> 存储记录:
▼
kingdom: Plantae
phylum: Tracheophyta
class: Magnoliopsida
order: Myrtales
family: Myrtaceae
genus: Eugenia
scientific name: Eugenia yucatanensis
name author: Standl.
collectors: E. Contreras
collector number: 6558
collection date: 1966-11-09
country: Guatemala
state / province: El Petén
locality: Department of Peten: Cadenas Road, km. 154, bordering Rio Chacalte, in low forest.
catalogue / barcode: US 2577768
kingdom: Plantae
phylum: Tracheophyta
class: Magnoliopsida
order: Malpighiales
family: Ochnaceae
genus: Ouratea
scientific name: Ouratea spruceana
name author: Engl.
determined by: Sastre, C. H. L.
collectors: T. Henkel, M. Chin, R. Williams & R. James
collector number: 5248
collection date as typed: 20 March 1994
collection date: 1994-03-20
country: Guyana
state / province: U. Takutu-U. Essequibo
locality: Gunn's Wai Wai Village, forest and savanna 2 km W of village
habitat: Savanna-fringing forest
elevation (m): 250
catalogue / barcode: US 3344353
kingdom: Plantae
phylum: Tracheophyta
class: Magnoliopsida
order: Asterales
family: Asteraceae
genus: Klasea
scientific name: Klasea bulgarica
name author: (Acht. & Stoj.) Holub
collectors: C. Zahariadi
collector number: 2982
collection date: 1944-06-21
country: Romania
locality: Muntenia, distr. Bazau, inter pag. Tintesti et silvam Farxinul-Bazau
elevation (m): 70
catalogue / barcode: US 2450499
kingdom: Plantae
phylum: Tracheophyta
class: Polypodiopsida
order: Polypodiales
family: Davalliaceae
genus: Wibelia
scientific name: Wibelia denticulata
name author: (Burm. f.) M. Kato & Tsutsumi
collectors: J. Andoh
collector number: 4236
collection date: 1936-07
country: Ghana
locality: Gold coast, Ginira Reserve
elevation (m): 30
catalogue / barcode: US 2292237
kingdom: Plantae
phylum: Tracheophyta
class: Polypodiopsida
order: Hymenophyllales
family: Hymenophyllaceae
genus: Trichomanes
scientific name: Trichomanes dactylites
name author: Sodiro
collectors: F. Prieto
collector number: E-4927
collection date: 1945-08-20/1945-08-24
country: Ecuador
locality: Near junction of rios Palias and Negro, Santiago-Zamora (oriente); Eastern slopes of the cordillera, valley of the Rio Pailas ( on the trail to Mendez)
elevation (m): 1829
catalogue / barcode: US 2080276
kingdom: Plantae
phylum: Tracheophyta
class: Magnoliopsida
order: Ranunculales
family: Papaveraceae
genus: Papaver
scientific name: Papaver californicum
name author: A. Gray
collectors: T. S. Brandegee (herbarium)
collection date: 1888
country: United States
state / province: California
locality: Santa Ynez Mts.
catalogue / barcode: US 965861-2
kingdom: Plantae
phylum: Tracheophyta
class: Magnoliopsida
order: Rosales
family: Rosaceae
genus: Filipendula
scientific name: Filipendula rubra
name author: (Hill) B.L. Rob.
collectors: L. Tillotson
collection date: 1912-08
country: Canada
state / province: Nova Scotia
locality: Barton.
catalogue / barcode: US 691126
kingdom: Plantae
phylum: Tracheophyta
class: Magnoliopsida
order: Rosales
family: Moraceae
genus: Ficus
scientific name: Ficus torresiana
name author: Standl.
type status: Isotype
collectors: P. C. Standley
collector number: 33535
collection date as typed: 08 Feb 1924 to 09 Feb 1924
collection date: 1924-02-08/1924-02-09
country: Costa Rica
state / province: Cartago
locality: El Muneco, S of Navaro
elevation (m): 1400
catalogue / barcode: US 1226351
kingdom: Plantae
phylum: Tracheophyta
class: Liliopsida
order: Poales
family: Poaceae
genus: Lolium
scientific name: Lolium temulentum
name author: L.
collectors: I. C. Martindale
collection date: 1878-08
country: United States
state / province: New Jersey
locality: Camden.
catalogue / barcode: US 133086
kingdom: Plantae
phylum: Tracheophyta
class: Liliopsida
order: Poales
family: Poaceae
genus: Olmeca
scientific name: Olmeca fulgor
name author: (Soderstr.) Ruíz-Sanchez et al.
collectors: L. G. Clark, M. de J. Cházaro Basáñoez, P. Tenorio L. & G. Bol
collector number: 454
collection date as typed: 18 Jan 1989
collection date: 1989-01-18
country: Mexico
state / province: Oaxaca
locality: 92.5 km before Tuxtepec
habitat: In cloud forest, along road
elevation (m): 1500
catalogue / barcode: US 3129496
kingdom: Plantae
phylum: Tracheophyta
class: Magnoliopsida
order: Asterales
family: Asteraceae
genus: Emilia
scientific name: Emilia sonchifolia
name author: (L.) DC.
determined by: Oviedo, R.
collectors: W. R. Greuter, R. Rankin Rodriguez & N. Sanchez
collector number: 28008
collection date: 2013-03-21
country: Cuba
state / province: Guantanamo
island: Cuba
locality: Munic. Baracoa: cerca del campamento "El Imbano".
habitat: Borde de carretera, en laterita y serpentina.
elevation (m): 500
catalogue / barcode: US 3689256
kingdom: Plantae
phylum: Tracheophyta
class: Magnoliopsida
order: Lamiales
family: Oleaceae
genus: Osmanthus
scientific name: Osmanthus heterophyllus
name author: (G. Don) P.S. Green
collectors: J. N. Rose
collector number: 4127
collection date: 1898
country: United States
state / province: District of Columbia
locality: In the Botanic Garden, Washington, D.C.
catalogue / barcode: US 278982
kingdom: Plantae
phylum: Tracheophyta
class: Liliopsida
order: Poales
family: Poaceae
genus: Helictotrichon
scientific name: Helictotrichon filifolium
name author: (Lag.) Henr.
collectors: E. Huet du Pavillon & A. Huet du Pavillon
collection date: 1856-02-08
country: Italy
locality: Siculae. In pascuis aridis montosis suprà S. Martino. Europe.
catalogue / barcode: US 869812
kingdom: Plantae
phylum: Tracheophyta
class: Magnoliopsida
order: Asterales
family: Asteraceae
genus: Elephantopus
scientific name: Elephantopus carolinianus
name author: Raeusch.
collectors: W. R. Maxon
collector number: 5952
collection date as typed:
▲
> 任务要求: 把上面所有的行一字不改地打印出来。

> 回复内容:
kingdom: Plantae
phylum: Tracheophyta
class: Magnoliopsida
order: Myrtales
family: Myrtaceae
genus: Eugenia
scientific name: Eugenia yucatanensis
name author: Standl.
collectors: E. Contreras
collector number: 6558
collection date: 1966-11-09
country: Guatemala
state / province: El Petén
locality: Department of Peten: Cadenas Road, km. 154, bordering Rio Chacalte, in low forest.
catalogue / barcode: US 2577768
kingdom: Plantae
phylum: Tracheophyta
class: Magnoliopsida
order: Malpighiales
family: Ochnaceae
genus: Ouratea
scientific name: Ouratea spruceana
name author: Engl.
determined by: Sastre, C. H. L.
collectors: T. Henkel, M. Chin, R. Williams & R. James
collector number: 5248
collection date as typed: 20 March 1994
collection date: 1994-03-20
country: Guyana
state / province: U. Takutu-U. Essequibo
locality: Gunn's Wai Wai Village, forest and savanna 2 km W of village
habitat: Savanna-fringing forest
elevation (m): 250
catalogue / barcode: US 3344353
kingdom: Plantae
phylum: Tracheophyta
class: Magnoliopsida
order: Asterales
family: Asteraceae
genus: Klasea
scientific name: Klasea bulgarica
name author: (Acht. & Stoj.) Holub
collectors: C. Zahariadi
collector number: 2982
collection date: 1944-06-21
country: Romania
locality: Muntenia, distr. Bazau, inter pag. Tintesti et silvam Farxinul-Bazau
elevation (m): 70
catalogue / barcode: US 2450499
kingdom: Plantae
phylum: Tracheophyta
class: Polypodiopsida
order: Polypodiales
family: Davalliaceae
genus: Wibelia
scientific name: Wibelia denticulata
name author: (Burm. f.) M. Kato & Tsutsumi
collectors: J. Andoh
collector number: 4236
collection date: 1936-07
country: Ghana
locality: Gold coast, Ginira Reserve
elevation (m): 30
catalogue / barcode: US 2292237
kingdom: Plantae
phylum: Tracheophyta
class: Polypodiopsida
order: Hymenophyllales
family: Hymenophyllaceae
genus: Trichomanes
scientific name: Trichomanes dactylites
name author: Sodiro
collectors: F. Prieto
collector number: E-4927
collection date: 1945-08-20/1945-08-24
country: Ecuador
locality: Near junction of rios Palias and Negro, Santiago-Zamora (oriente); Eastern slopes of the cordillera, valley of the Rio Pailas ( on the trail to Mendez)
elevation (m): 1829
catalogue / barcode: US 2080276
kingdom: Plantae
phylum: Tracheophyta
class: Magnoliopsida
order: Ranunculales
family: Papaveraceae
genus: Papaver
scientific name: Papaver californicum
name author: A. Gray
collectors: T. S. Brandegee (herbarium)
collection date: 1888
country: United States
state / province: California
locality: Santa Ynez Mts.
catalogue / barcode: US 965861-2
kingdom: Plantae
phylum: Tracheophyta
class: Magnoliopsida
order: Rosales
family: Rosaceae
genus: Filipendula
scientific name: Filipendula rubra
name author: (Hill) B.L. Rob.
collectors: L. Tillotson
collection date: 1912-08
country: Canada
state / province: Nova Scotia
locality: Barton.
catalogue / barcode: US 691126
kingdom: Plantae
phylum: Tracheophyta
class: Magnoliopsida
order: Rosales
family: Moraceae
genus: Ficus
scientific name: Ficus torresiana
name author: Standl.
type status: Isotype
collectors: P. C. Standley
collector number: 33535
collection date as typed: 08 Feb 1924 to 09 Feb 1924
collection date: 1924-02-08/1924-02-09
country: Costa Rica
state / province: Cartago
locality: El Muneco, S of Navaro
elevation (m): 1400
catalogue / barcode: US 1226351
kingdom: Plantae
phylum: Tracheophyta
class: Liliopsida
order: Poales
family: Poaceae
genus: Lolium
scientific name: Lolium temulentum
name author: L.
collectors: I. C. Martindale
collection date: 1878-08
country: United States
state / province: New Jersey
locality: Camden.
catalogue / barcode: US 133086
kingdom: Plantae
phylum: Tracheophyta
class: Liliopsida
order: Poales
family: Poaceae
genus: Olmeca
scientific name: Olmeca fulgor
name author: (Soderstr.) Ruíz-Sanchez et al.
collectors: L. G. Clark, M. de J. Cházaro Basáñoez, P. Tenorio L. & G. Bol
collector number: 454
collection date as typed: 18 Jan 1989
collection date: 1989-01-18
country: Mexico
state / province: Oaxaca
locality: 92.5 km before Tuxtepec
habitat: In cloud forest, along road
elevation (m): 1500
catalogue / barcode: US 3129496
kingdom: Plantae
phylum: Tracheophyta
class: Magnoliopsida
order: Asterales
family: Asteraceae
genus: Emilia
scientific name: Emilia sonchifolia
name author: (L.) DC.
determined by: Oviedo, R.
collectors: W. R. Greuter, R. Rankin Rodriguez & N. Sanchez
collector number: 28008
collection date: 2013-03-21
country: Cuba
state / province: Guantanamo
island: Cuba
locality: Munic. Baracoa: cerca del campamento "El Imbano".
habitat: Borde de carretera, en laterita y serpentina.
elevation (m): 500
catalogue / barcode: US 3689256
kingdom: Plantae
phylum: Tracheophyta
class: Magnoliopsida
order: Lamiales
family: Oleaceae
genus: Osmanthus
scientific name: Osmanthus heterophyllus
name author: (G. Don) P.S. Green
collectors: J. N. Rose
collector number: 4127
collection date: 1898
country: United States
state / province: District of Columbia
locality: In the Botanic Garden, Washington, D.C.
catalogue / barcode: US 278982
kingdom: Plantae
phylum: Tracheophyta
class: Liliopsida
order: Poales
family: Poaceae
genus: Helictotrichon
scientific name: Helictotrichon filifolium
name author: (Lag.) Henr.
collectors: E. Huet du Pavillon & A. Huet du Pavillon
collection date: 1856-02-08
country: Italy
locality: Siculae. In pascuis aridis montosis suprà S. Martino. Europe.
catalogue / barcode: US 869812
kingdom: Plantae
phylum: Tracheophyta
class: Magnoliopsida
order: Asterales
family: Asteraceae
genus: Elephantopus
scientific name: Elephantopus carolinianus
name author: Raeusch.
collectors: W. R. Maxon
collector number: 5952
collection date as typed:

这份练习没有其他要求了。